[DATA LISTING — start]

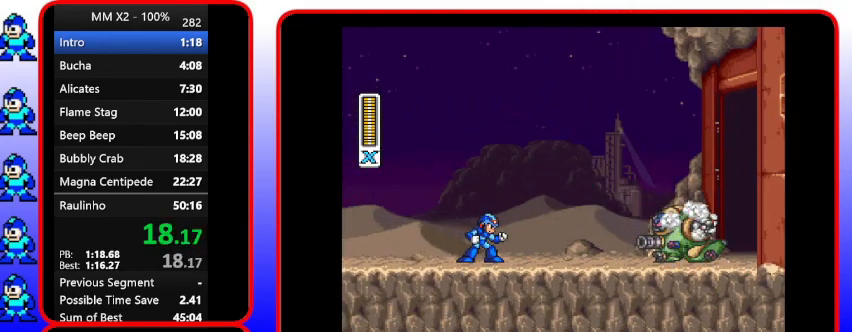
{"buttons": ["Y"], "events": []}
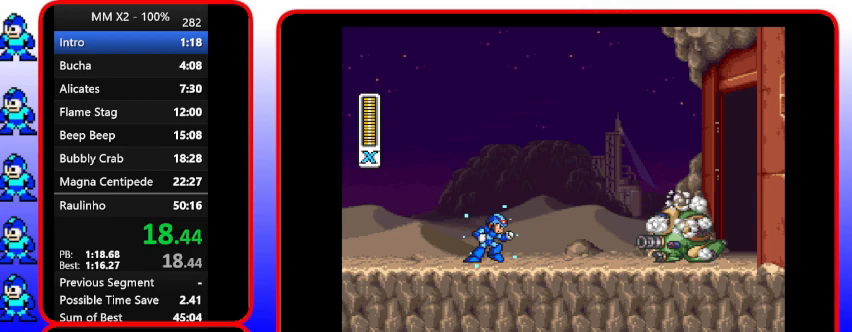
{"buttons": ["Y", "DPAD_RIGHT"], "events": [[233, "DPAD_RIGHT", "down"]]}
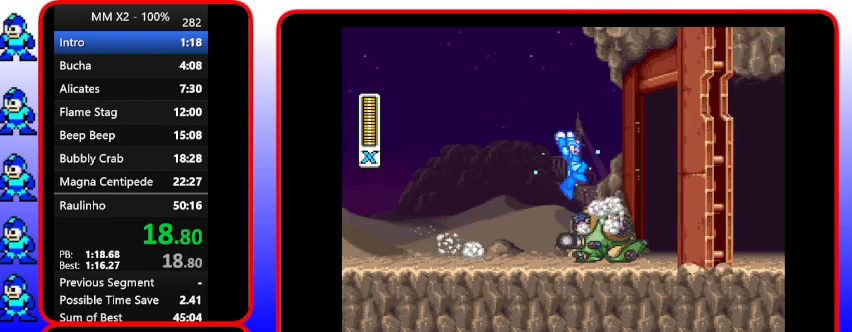
{"buttons": ["B", "Y", "DPAD_RIGHT"], "events": [[267, "B", "down"]]}
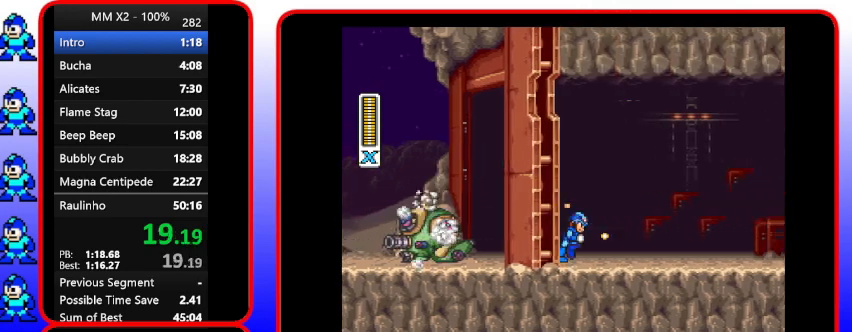
{"buttons": ["B", "Y", "DPAD_RIGHT"], "events": []}
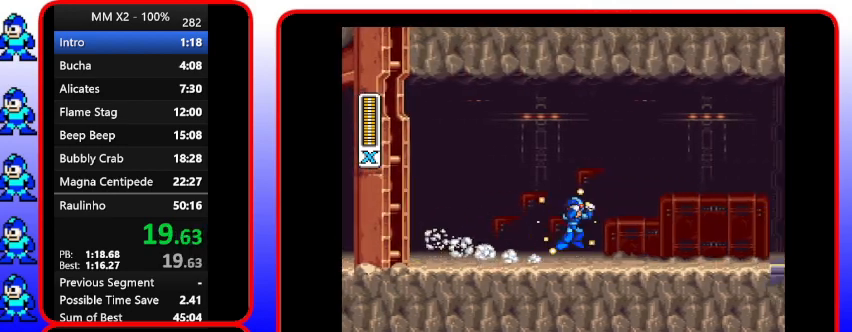
{"buttons": ["Y", "DPAD_RIGHT"], "events": [[433, "B", "up"]]}
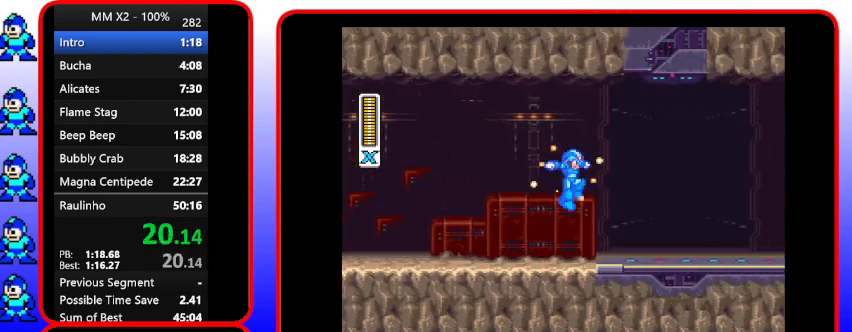
{"buttons": ["Y", "DPAD_RIGHT"], "events": []}
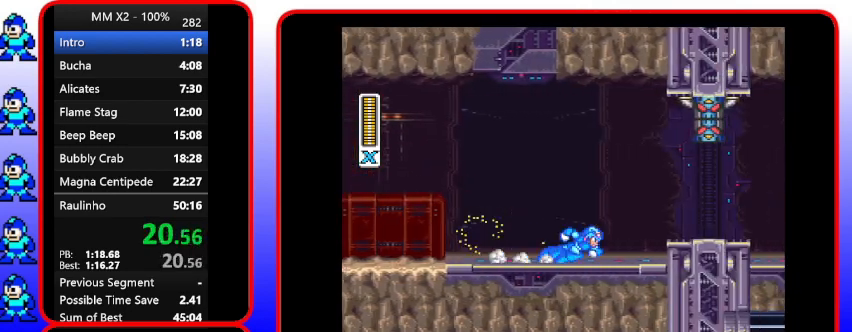
{"buttons": ["Y", "DPAD_RIGHT"], "events": []}
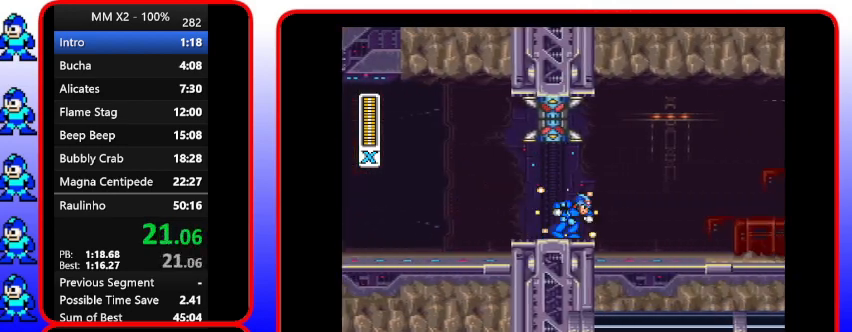
{"buttons": ["Y", "DPAD_RIGHT"], "events": []}
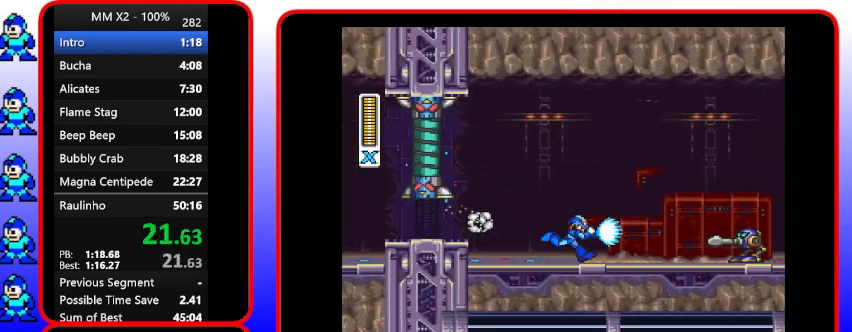
{"buttons": ["Y", "DPAD_DOWN", "DPAD_RIGHT"], "events": [[333, "DPAD_DOWN", "down"]]}
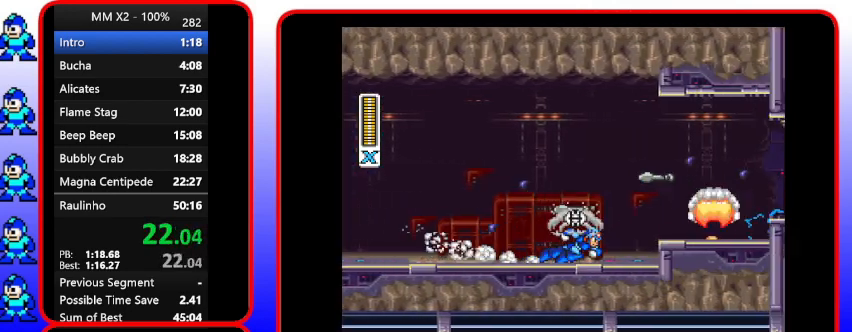
{"buttons": ["Y", "DPAD_RIGHT"], "events": [[267, "DPAD_DOWN", "up"]]}
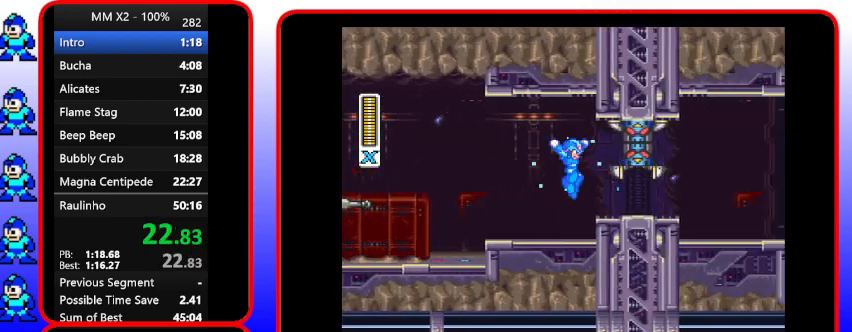
{"buttons": ["B", "Y", "DPAD_RIGHT"], "events": [[267, "B", "down"]]}
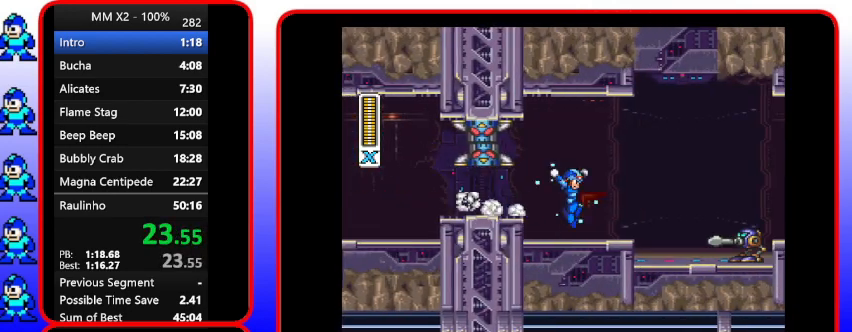
{"buttons": ["Y", "DPAD_RIGHT"], "events": [[200, "B", "up"]]}
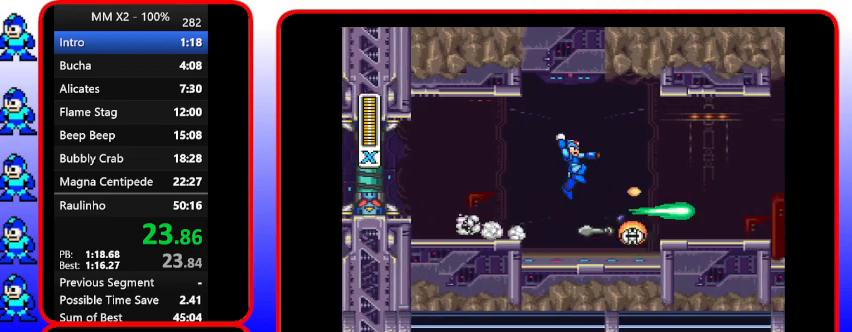
{"buttons": ["Y", "DPAD_RIGHT"], "events": []}
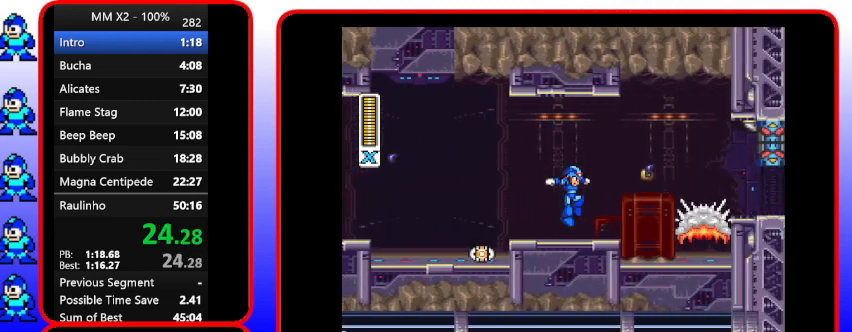
{"buttons": ["B", "Y"], "events": [[367, "B", "down"], [367, "DPAD_RIGHT", "up"]]}
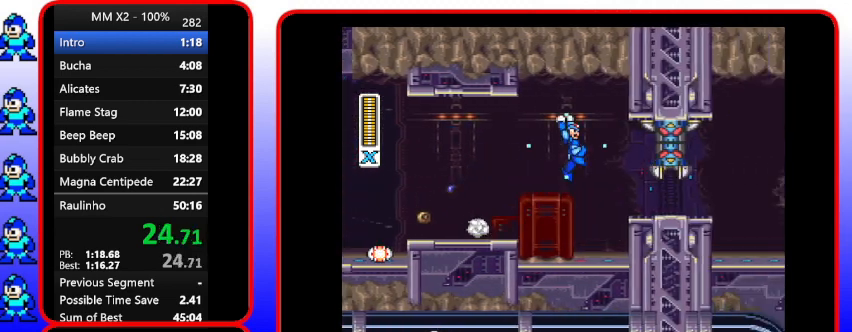
{"buttons": ["B", "Y", "DPAD_RIGHT"], "events": [[267, "DPAD_RIGHT", "down"]]}
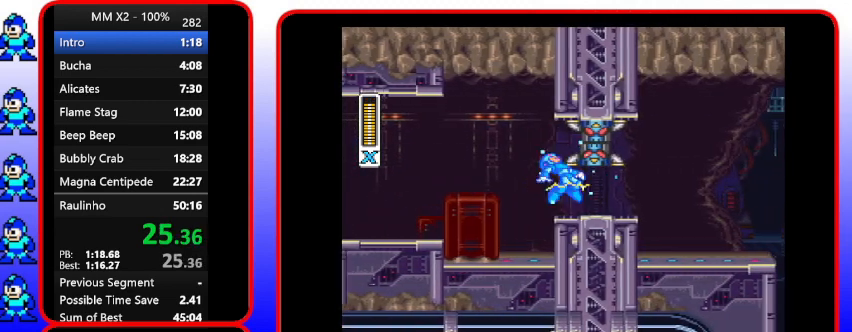
{"buttons": ["Y", "DPAD_RIGHT"], "events": [[367, "B", "up"]]}
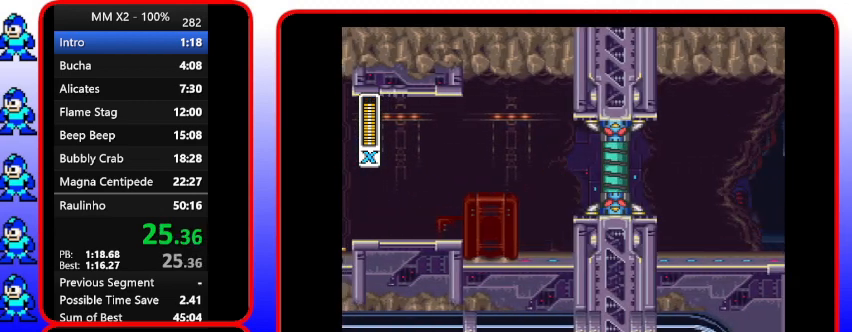
{"buttons": [], "events": [[433, "DPAD_RIGHT", "up"], [433, "Y", "up"]]}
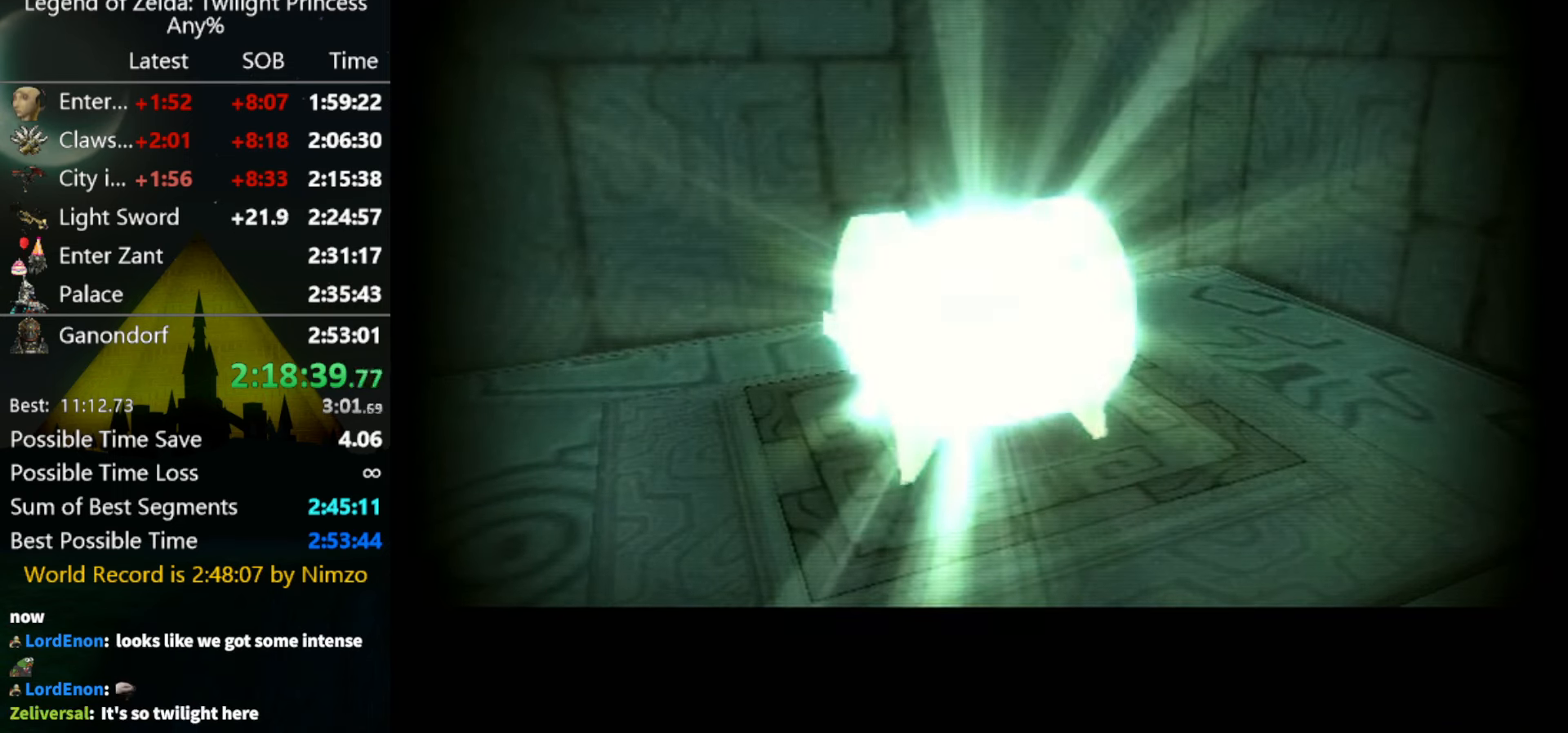
Gameplay with a controller (Nintendo layout); each line is a JSON object with the inputs held at the frame after it. "events" lists button and stick changes between this image and that frame as [ms after this image, input, new state], when the widget could be followed in between. Not read: L3 R3.
{"buttons": [], "left_stick": "center", "right_stick": "center", "events": [[333, "A", "down"], [400, "A", "up"], [467, "A", "down"], [500, "A", "up"]]}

[DATA LISTING — finish]

Each entry above must be set down word for word; none of its pictures belong in the copy.

TASK ANSWER:
{"buttons": ["Y"], "events": []}
{"buttons": ["Y", "DPAD_RIGHT"], "events": [[233, "DPAD_RIGHT", "down"]]}
{"buttons": ["B", "Y", "DPAD_RIGHT"], "events": [[267, "B", "down"]]}
{"buttons": ["B", "Y", "DPAD_RIGHT"], "events": []}
{"buttons": ["Y", "DPAD_RIGHT"], "events": [[433, "B", "up"]]}
{"buttons": ["Y", "DPAD_RIGHT"], "events": []}
{"buttons": ["Y", "DPAD_RIGHT"], "events": []}
{"buttons": ["Y", "DPAD_RIGHT"], "events": []}
{"buttons": ["Y", "DPAD_DOWN", "DPAD_RIGHT"], "events": [[333, "DPAD_DOWN", "down"]]}
{"buttons": ["Y", "DPAD_RIGHT"], "events": [[267, "DPAD_DOWN", "up"]]}
{"buttons": ["B", "Y", "DPAD_RIGHT"], "events": [[267, "B", "down"]]}
{"buttons": ["Y", "DPAD_RIGHT"], "events": [[200, "B", "up"]]}
{"buttons": ["Y", "DPAD_RIGHT"], "events": []}
{"buttons": ["B", "Y"], "events": [[367, "B", "down"], [367, "DPAD_RIGHT", "up"]]}
{"buttons": ["B", "Y", "DPAD_RIGHT"], "events": [[267, "DPAD_RIGHT", "down"]]}
{"buttons": ["Y", "DPAD_RIGHT"], "events": [[367, "B", "up"]]}
{"buttons": [], "events": [[433, "DPAD_RIGHT", "up"], [433, "Y", "up"]]}
Gameplay with a controller (Nintendo layout); each line is a JSON object with the inputs held at the frame after it. "events" lists button and stick changes between this image and that frame as [ms after this image, input, new state], when the widget could be followed in between. Not read: L3 R3.
{"buttons": [], "left_stick": "center", "right_stick": "center", "events": [[333, "A", "down"], [400, "A", "up"], [467, "A", "down"], [500, "A", "up"]]}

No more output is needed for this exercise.